The artists of the New Objectivity movement shared a skepticism in terms of which direction Germany was moving towards, both artistically and politically, while struggling with immense human isolation.
The Los Angeles County Museum of Art is introducing the United State to its first comprehensive exhibit to explore the artwork of the New Objectivity movement, which began during the Weimar Republic, the first democracy of Germany.
The exhibit, New Objectivity: Modern German Art in the Weimar Republic shows that art between 1919-1933 in Germany was shown with less of a single style and more of a shared attitude that evolved between the end of World War I and Hitler’s Nazi Rise to power.
According to the museum, the art movement was dubbed “New Objectivity” or “Neue Sachlichkeit” in German, where participants “turned a cold eye on the new Germany: its crippled war veterans, desperate prostitutes, and alienated urban landscapes, but also its emancipated new woman, modern architecture, and mass-produced commodities”.
These artists captured their surroundings with “divergent styles that” created a sobering unsentimental and very graphic representation of what being in Germany was like during Hitler’s rise to power.
The New Objectivity exhibit’s catalogue seems to cover varying perspectives of the time. Some pieces show harrowing images of longing for a better future, along with a desire to revisit the past; while others explore depictions of fluidly changing ideas on sexuality and androgyny.
The overall theme of the exhibit seems to reflect the severity of a country’s historical mistreatment and document the many social, and political wrongs that plagued the artist’s every day lives.

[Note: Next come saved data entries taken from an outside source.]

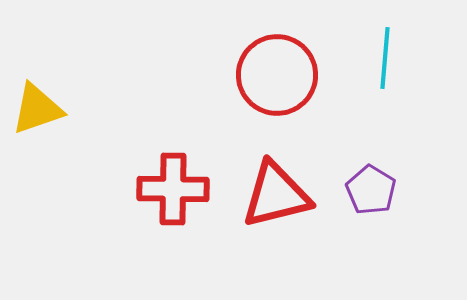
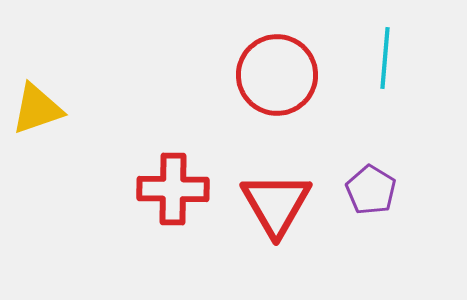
red triangle: moved 9 px down; rotated 46 degrees counterclockwise
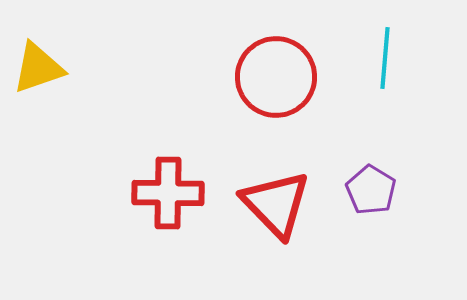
red circle: moved 1 px left, 2 px down
yellow triangle: moved 1 px right, 41 px up
red cross: moved 5 px left, 4 px down
red triangle: rotated 14 degrees counterclockwise
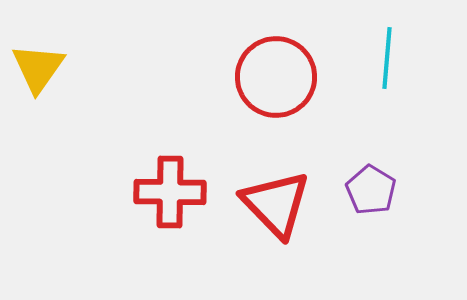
cyan line: moved 2 px right
yellow triangle: rotated 36 degrees counterclockwise
red cross: moved 2 px right, 1 px up
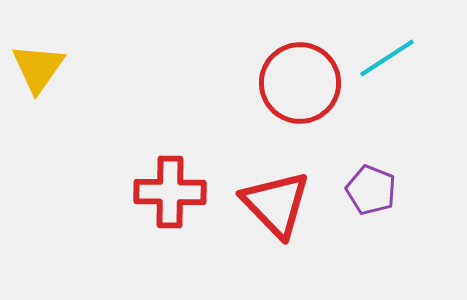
cyan line: rotated 52 degrees clockwise
red circle: moved 24 px right, 6 px down
purple pentagon: rotated 9 degrees counterclockwise
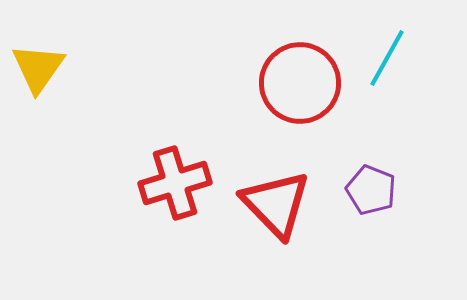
cyan line: rotated 28 degrees counterclockwise
red cross: moved 5 px right, 9 px up; rotated 18 degrees counterclockwise
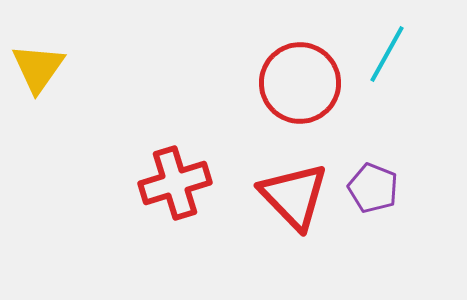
cyan line: moved 4 px up
purple pentagon: moved 2 px right, 2 px up
red triangle: moved 18 px right, 8 px up
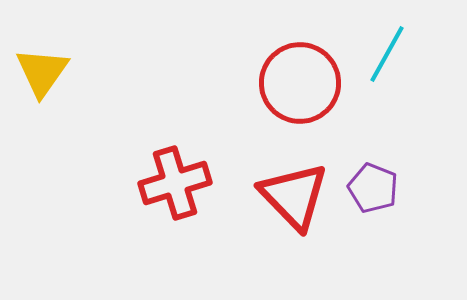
yellow triangle: moved 4 px right, 4 px down
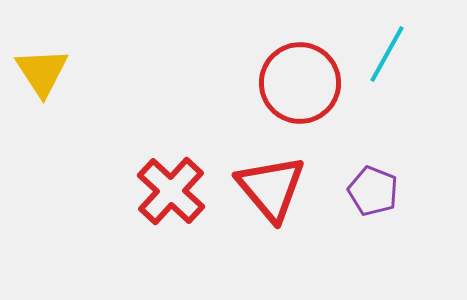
yellow triangle: rotated 8 degrees counterclockwise
red cross: moved 4 px left, 8 px down; rotated 30 degrees counterclockwise
purple pentagon: moved 3 px down
red triangle: moved 23 px left, 8 px up; rotated 4 degrees clockwise
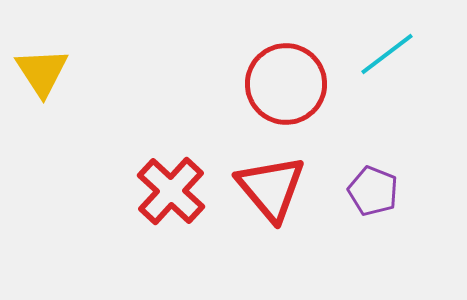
cyan line: rotated 24 degrees clockwise
red circle: moved 14 px left, 1 px down
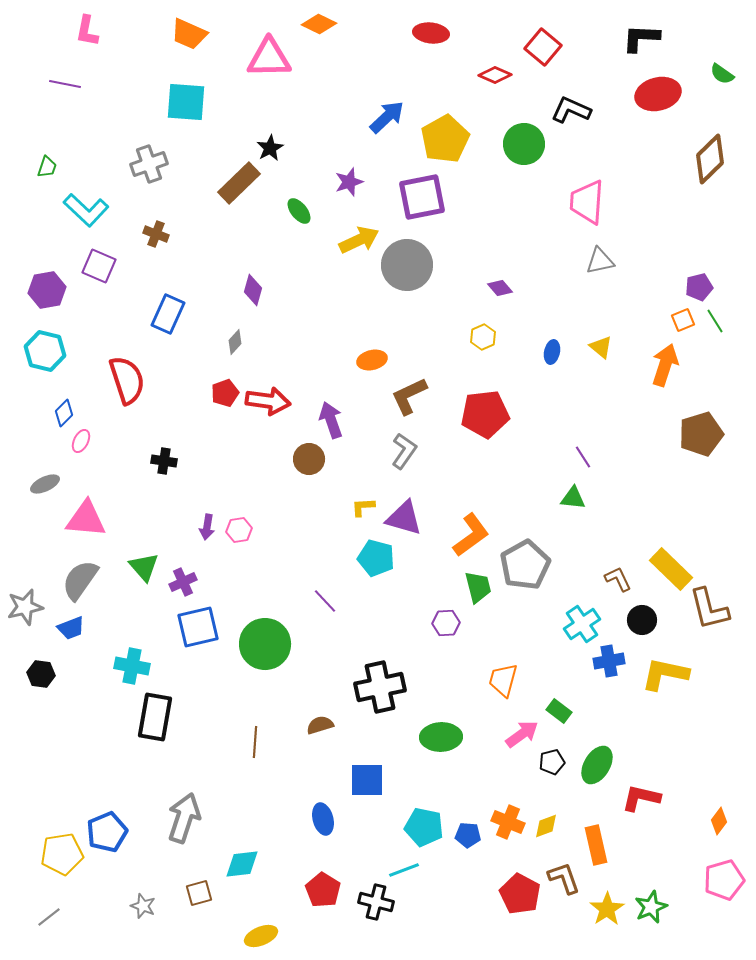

The exhibition was organized by the Los Angeles County Museum of Art in association with the Museo Correr in Venice, Italy. The “New Objectivity” catalog confirms it “features nearly 200 paintings, photographs, drawings, and prints by more than 50 artists.”
The New Objectivity exhibit was curated by Sabine Eckman. Barron has been responsible for more than 100 exhibitions for the Los Angeles County Museum of Art, six of which include German art and politics.
The collection displayed at LACMA is “the first comprehensive exhibition in the United States to explore the dominant artistic trends of the period” according to a press release.
The artwork is organized into five distinct sections: Life in Democracy and the Aftermath of the War, The City and The Nature of The Landscape, Still Life and Commodities, Man and Machine, Identities: Type and Portraiture.
Many of the artists in this exhibition have composed pieces that show people in hunched over crumpled looking postures, children with eerily complacent looking faces, and creepy shadows. Much of the work points to the complex disillusionment that came with living in a post-World War I environment, while in the midst of the Nazis coming to power.
Barron explains “close examinations of this period still yield new insights into a complicated chapter in modern German art. With very different backgrounds, these artists – some among the most well- known artists of the century, while others are virtually unknown outside Germany – eschewed emotion, gesture, and ecstasy, and sought instead to record and unmask the world around them with a close, impersonal, restrained gaze.”
In today’s world much of our art and day-to-day interaction revolve around documenting, and very candidly, portraying the real. This is exhibit comes at a time that draws an interesting parallel as to how this was done in the tumultuous time of the Weimar Republic.
In January 1933, Adolf Hitler was assigned as chancellor of Germany and declared many of the artworks “degenerate”, bringing New Objectivity to its early end.
The exhibit is set to go on view from October 4, 2015 – January 18, 2016 on the second floor of the BCAM.